▸ BRIEF: Beginning at the line that contains "<!-- street labels -->", transcribe every line up to the last one in the material below. Include no other lines.

### INFORMATION SUPPLIED

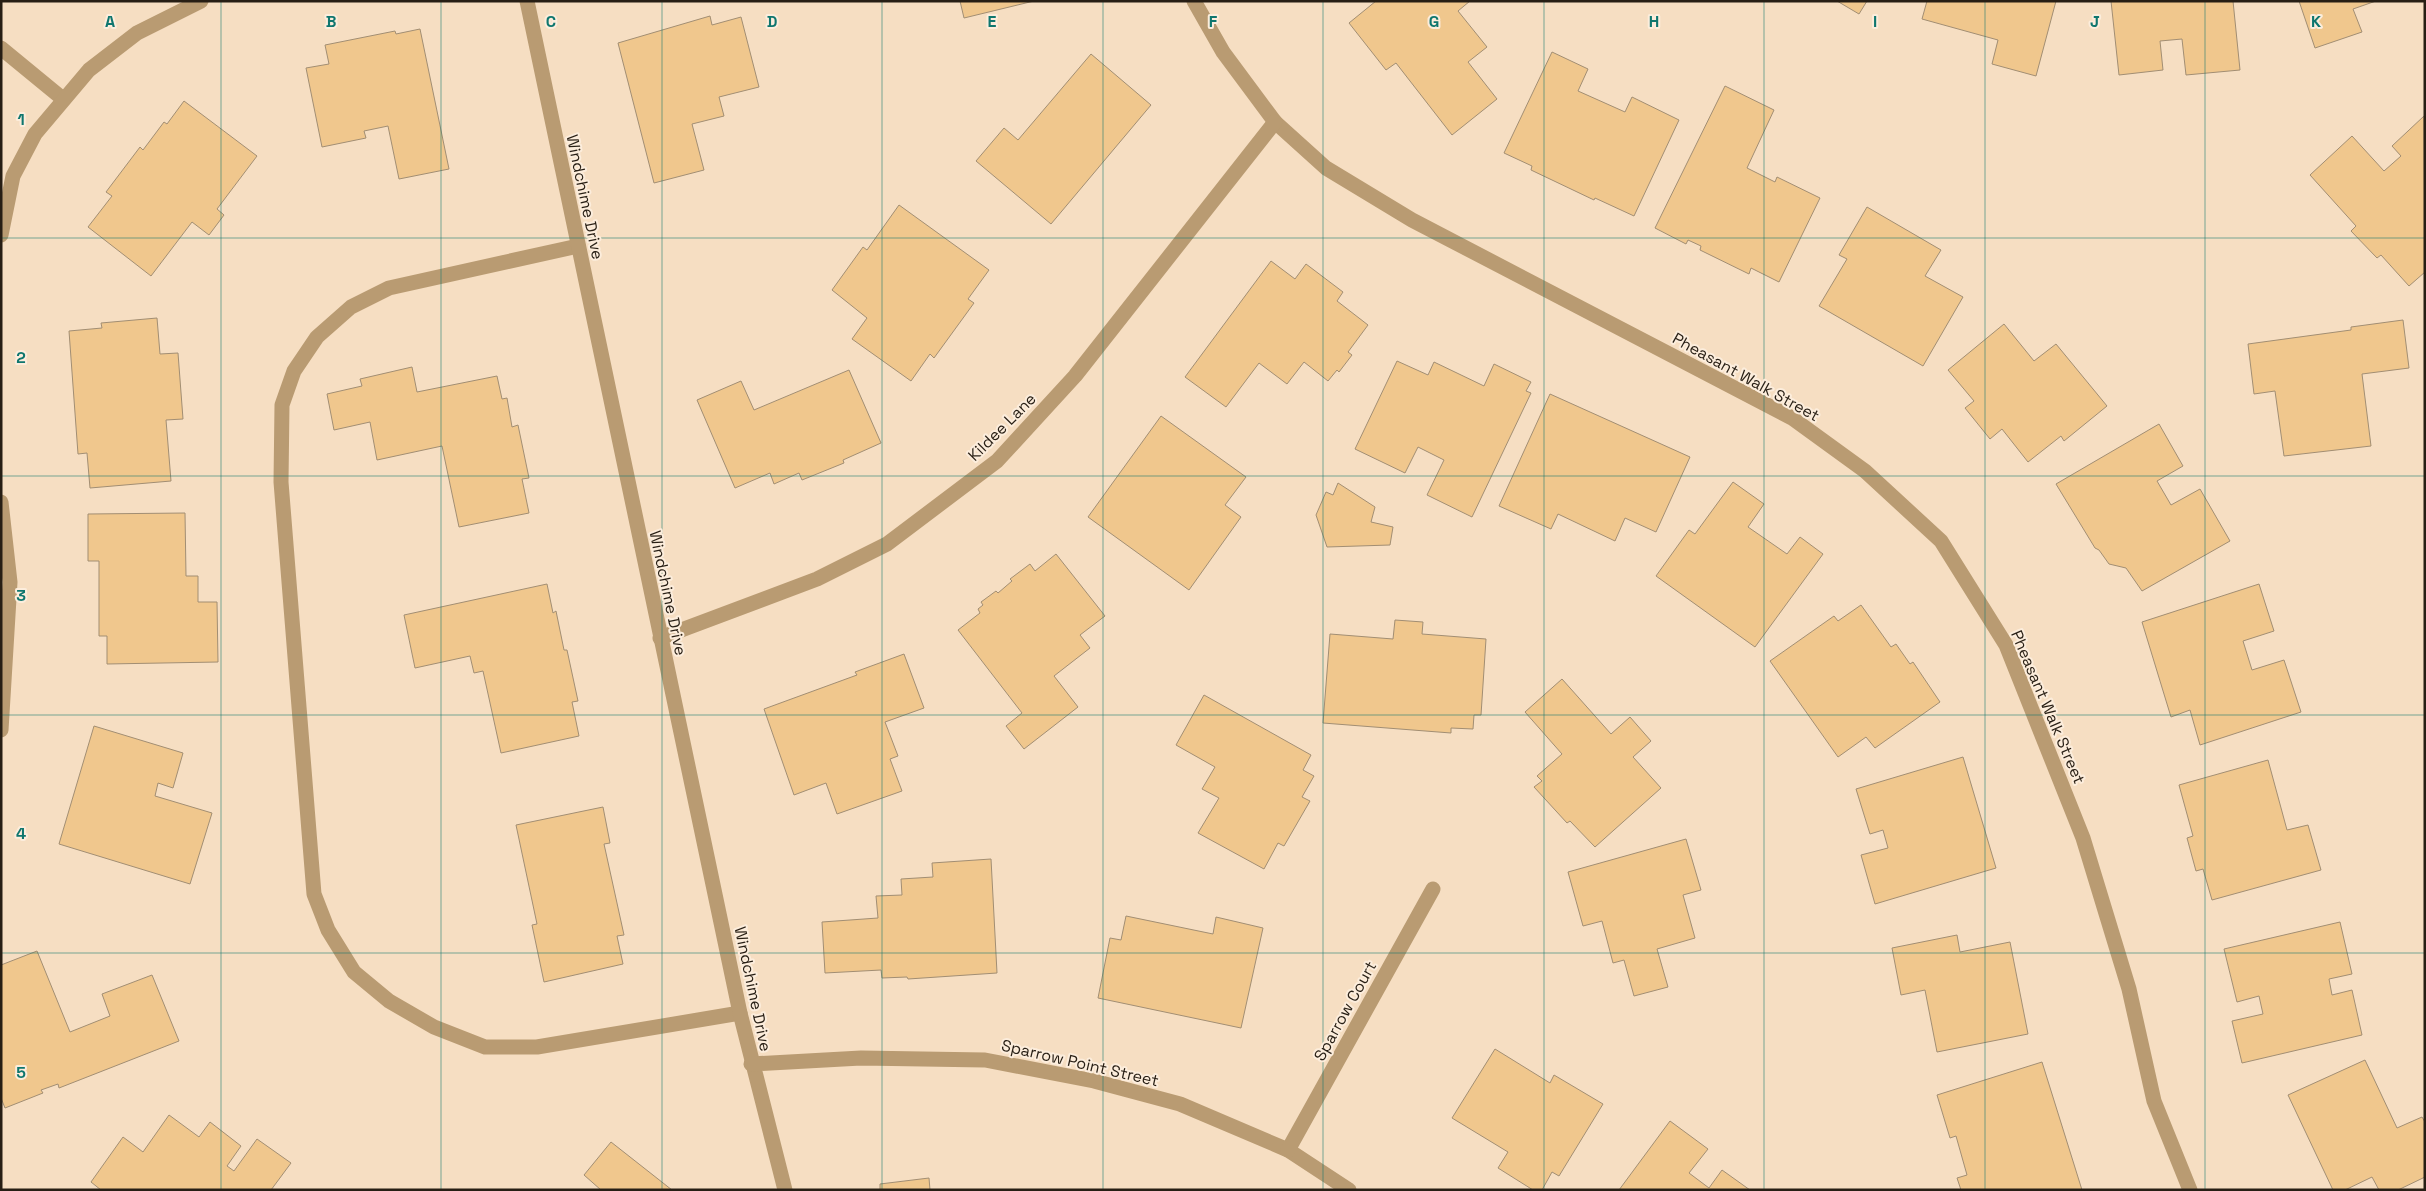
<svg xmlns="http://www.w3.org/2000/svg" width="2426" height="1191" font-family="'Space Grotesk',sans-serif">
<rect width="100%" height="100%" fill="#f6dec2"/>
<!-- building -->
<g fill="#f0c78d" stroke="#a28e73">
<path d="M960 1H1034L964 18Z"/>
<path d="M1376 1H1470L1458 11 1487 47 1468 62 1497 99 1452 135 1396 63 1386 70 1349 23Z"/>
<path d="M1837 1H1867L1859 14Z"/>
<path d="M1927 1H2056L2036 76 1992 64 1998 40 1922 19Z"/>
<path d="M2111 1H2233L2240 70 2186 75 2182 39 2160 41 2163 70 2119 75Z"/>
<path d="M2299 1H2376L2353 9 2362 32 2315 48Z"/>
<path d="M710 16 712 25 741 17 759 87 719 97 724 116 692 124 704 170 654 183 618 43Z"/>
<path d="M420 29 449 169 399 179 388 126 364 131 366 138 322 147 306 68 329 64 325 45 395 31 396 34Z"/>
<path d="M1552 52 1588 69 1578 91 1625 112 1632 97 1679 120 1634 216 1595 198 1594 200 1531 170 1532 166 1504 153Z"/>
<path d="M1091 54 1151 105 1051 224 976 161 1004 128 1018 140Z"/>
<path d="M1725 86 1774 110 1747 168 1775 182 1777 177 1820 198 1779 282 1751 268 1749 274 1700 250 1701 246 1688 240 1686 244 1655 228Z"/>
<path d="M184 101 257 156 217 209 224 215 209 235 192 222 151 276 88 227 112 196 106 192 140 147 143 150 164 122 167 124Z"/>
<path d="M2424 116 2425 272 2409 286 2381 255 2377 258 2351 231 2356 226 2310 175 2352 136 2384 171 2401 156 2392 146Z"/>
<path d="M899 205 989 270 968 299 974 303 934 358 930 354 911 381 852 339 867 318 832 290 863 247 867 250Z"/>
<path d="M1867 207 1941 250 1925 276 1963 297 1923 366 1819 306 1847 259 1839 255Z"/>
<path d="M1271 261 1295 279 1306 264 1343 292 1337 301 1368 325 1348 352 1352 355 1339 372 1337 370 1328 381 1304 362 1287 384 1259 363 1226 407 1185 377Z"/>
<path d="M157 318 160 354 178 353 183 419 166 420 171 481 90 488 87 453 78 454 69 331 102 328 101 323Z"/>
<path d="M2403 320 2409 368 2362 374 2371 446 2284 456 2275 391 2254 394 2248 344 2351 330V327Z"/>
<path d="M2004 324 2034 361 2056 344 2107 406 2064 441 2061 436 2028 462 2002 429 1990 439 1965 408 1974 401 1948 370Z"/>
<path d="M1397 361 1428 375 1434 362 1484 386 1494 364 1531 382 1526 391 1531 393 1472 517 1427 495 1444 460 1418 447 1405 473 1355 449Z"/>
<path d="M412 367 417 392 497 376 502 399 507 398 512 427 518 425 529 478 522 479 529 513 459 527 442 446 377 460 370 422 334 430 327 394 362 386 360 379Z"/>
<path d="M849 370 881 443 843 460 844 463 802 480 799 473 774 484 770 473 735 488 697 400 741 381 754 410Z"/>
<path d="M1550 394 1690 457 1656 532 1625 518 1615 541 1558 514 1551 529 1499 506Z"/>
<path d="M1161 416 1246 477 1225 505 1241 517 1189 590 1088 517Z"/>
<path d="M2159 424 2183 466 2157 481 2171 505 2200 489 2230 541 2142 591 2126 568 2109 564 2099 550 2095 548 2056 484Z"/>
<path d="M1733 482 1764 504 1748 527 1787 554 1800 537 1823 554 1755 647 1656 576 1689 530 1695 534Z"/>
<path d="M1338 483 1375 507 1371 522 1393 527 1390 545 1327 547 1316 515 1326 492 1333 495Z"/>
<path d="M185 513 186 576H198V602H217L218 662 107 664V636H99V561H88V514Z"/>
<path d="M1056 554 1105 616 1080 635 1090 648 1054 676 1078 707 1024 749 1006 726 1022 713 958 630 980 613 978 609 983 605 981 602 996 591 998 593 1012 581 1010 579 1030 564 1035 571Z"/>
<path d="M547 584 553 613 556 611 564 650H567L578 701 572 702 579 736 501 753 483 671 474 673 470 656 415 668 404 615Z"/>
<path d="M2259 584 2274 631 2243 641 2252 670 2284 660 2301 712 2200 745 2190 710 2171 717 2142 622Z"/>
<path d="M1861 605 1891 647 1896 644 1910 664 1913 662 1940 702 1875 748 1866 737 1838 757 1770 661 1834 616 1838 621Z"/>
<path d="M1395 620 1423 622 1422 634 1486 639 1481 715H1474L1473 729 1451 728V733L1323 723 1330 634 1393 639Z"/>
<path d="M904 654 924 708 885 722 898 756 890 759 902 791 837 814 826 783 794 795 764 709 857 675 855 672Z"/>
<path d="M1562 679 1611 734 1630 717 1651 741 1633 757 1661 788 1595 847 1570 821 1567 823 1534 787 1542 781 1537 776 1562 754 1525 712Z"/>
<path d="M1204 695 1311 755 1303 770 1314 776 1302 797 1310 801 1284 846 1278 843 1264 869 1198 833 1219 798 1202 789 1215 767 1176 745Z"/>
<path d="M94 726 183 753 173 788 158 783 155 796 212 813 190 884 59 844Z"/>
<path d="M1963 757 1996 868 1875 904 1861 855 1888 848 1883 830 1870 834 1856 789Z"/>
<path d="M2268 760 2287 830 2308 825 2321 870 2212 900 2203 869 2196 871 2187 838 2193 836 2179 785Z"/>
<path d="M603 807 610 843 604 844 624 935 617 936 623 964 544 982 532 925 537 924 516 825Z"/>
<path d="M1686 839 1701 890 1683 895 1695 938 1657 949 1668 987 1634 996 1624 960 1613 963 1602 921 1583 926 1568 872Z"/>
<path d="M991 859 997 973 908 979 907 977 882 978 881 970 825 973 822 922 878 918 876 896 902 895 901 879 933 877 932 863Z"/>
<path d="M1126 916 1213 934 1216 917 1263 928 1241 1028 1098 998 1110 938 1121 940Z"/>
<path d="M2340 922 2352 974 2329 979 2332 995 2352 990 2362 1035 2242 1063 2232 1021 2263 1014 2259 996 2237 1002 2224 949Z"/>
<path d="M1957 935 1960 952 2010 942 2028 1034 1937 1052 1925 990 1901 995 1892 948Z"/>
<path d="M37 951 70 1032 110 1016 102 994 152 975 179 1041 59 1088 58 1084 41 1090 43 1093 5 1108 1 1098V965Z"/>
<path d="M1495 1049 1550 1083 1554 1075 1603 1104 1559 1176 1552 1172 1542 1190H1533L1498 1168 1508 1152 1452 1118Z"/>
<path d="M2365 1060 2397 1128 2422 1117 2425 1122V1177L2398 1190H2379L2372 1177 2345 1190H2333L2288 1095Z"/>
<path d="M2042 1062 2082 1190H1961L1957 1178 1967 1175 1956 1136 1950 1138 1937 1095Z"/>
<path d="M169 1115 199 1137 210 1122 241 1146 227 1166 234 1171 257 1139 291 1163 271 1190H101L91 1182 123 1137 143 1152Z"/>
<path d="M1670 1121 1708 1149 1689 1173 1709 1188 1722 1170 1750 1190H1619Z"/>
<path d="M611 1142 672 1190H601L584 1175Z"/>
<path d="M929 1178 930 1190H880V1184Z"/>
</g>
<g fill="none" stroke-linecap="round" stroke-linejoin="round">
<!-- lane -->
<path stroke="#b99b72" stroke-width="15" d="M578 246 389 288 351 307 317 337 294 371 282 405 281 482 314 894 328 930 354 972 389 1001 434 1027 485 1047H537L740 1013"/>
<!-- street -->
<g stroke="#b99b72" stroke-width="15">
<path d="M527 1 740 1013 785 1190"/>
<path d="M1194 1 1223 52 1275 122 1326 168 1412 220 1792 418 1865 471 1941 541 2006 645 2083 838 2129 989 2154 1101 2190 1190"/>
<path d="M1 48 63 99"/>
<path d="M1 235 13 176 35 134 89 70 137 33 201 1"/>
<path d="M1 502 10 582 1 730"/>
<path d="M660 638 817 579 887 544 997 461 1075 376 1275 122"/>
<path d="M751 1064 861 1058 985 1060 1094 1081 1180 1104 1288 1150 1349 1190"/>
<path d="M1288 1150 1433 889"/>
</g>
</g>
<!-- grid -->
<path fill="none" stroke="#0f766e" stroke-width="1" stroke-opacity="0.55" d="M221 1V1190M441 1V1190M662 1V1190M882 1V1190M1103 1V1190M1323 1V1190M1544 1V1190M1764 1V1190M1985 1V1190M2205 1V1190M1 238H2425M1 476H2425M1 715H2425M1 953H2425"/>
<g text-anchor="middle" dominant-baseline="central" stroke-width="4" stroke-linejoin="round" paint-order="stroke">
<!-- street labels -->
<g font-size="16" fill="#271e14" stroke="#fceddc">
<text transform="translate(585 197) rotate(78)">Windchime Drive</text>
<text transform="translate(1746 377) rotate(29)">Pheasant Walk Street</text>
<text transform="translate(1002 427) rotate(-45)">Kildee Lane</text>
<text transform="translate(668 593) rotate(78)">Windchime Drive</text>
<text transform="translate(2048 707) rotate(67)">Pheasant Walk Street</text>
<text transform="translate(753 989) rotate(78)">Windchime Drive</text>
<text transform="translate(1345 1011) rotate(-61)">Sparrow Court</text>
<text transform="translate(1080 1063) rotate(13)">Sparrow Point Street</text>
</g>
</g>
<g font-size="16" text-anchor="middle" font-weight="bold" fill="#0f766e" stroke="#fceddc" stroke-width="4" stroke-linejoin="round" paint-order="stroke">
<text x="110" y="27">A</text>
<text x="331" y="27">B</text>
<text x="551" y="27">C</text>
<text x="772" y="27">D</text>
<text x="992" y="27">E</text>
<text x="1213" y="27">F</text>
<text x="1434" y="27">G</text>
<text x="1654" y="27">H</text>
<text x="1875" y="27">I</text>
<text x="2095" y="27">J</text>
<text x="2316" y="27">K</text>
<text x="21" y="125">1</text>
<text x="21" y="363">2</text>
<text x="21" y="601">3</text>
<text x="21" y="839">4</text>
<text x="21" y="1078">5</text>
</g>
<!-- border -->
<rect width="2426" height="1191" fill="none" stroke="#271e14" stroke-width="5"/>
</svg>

######

▸ EXPECTED OUTPUT:
<!-- street labels -->
<g font-size="16" fill="#271e14" stroke="#fceddc">
<text transform="translate(585 197) rotate(78)">Windchime Drive</text>
<text transform="translate(1746 377) rotate(29)">Pheasant Walk Street</text>
<text transform="translate(1002 427) rotate(-45)">Kildee Lane</text>
<text transform="translate(668 593) rotate(78)">Windchime Drive</text>
<text transform="translate(2048 707) rotate(67)">Pheasant Walk Street</text>
<text transform="translate(753 989) rotate(78)">Windchime Drive</text>
<text transform="translate(1345 1011) rotate(-61)">Sparrow Court</text>
<text transform="translate(1080 1063) rotate(13)">Sparrow Point Street</text>
</g>
</g>
<g font-size="16" text-anchor="middle" font-weight="bold" fill="#0f766e" stroke="#fceddc" stroke-width="4" stroke-linejoin="round" paint-order="stroke">
<text x="110" y="27">A</text>
<text x="331" y="27">B</text>
<text x="551" y="27">C</text>
<text x="772" y="27">D</text>
<text x="992" y="27">E</text>
<text x="1213" y="27">F</text>
<text x="1434" y="27">G</text>
<text x="1654" y="27">H</text>
<text x="1875" y="27">I</text>
<text x="2095" y="27">J</text>
<text x="2316" y="27">K</text>
<text x="21" y="125">1</text>
<text x="21" y="363">2</text>
<text x="21" y="601">3</text>
<text x="21" y="839">4</text>
<text x="21" y="1078">5</text>
</g>
<!-- border -->
<rect width="2426" height="1191" fill="none" stroke="#271e14" stroke-width="5"/>
</svg>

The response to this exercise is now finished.